> **WORK INSTRUCTIONS**: Put everything from the line containing "common name: Southern darter" down to the line containing "common name: Solitary sandpiper", both ends included, into a two-column CSV headed field and value. Give one row per line of data, with its text under field and its answer under value, each in a single quoted field with any line breaks replaced by spaces.

= = = =

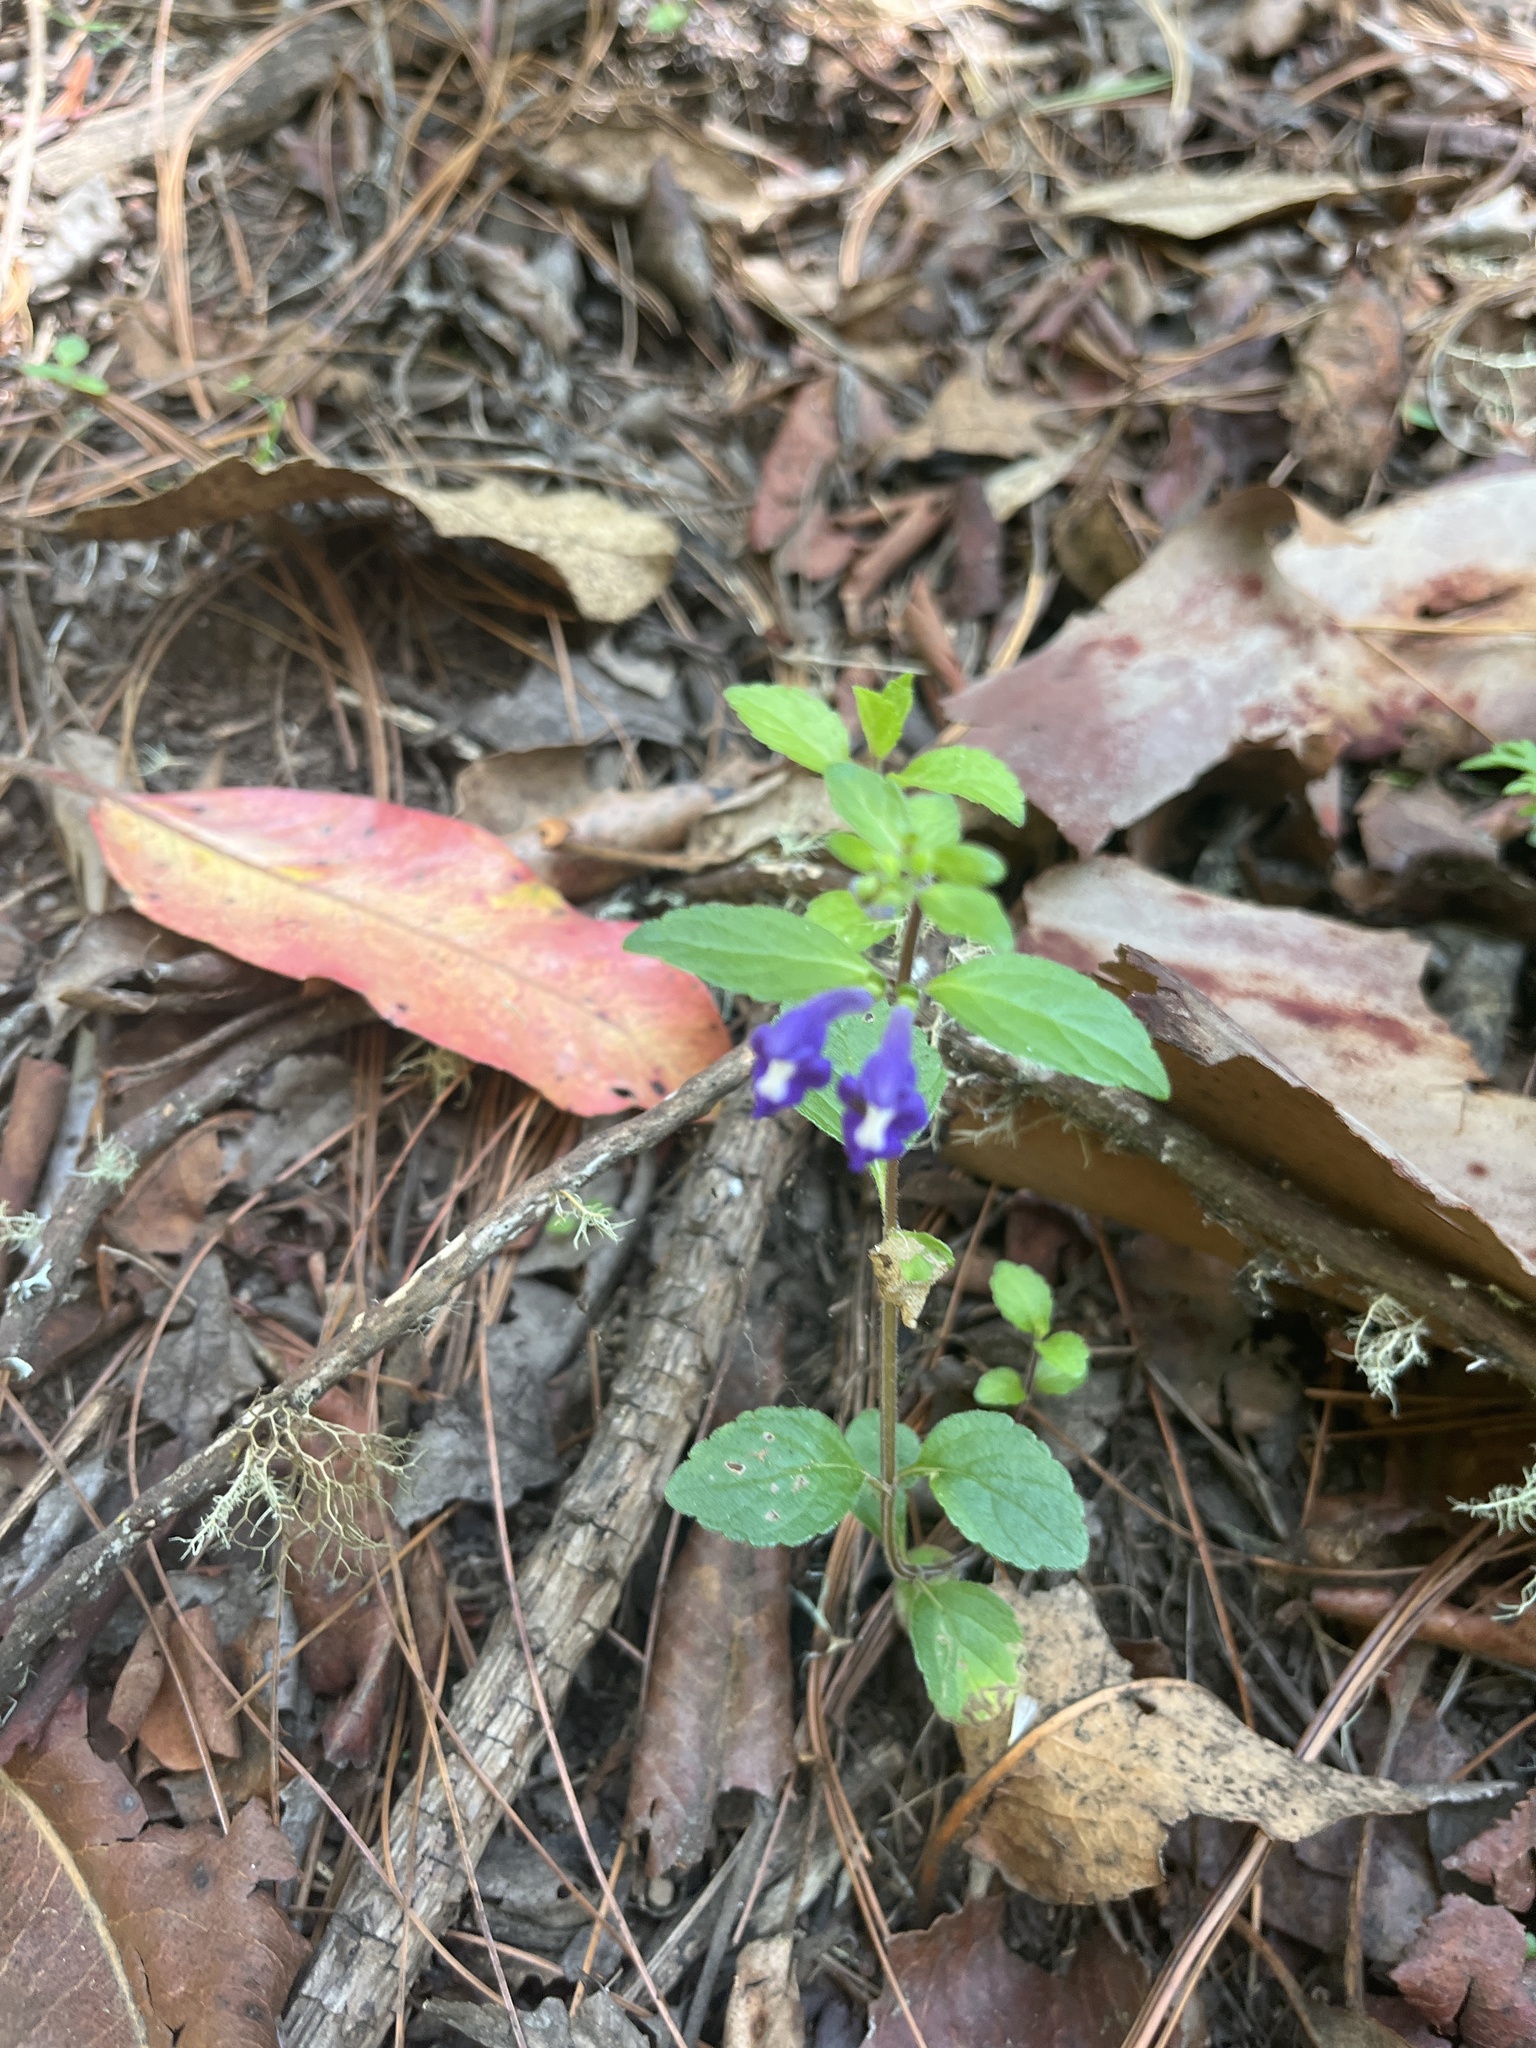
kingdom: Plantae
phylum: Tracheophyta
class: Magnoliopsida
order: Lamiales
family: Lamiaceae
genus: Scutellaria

= = = =

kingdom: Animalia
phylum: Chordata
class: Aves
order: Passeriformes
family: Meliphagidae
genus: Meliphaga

= = = =

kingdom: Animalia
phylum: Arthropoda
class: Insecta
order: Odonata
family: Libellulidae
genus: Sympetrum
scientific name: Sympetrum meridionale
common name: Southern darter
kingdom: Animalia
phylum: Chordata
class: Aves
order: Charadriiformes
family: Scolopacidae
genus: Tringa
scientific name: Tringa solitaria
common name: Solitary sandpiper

= = = =

> **CORRECT RESULT**:
field,value
"common name:","Southern darter"
"kingdom:","Animalia"
"phylum:","Chordata"
"class:","Aves"
"order:","Charadriiformes"
"family:","Scolopacidae"
"genus:","Tringa"
"scientific name:","Tringa solitaria"
"common name:","Solitary sandpiper"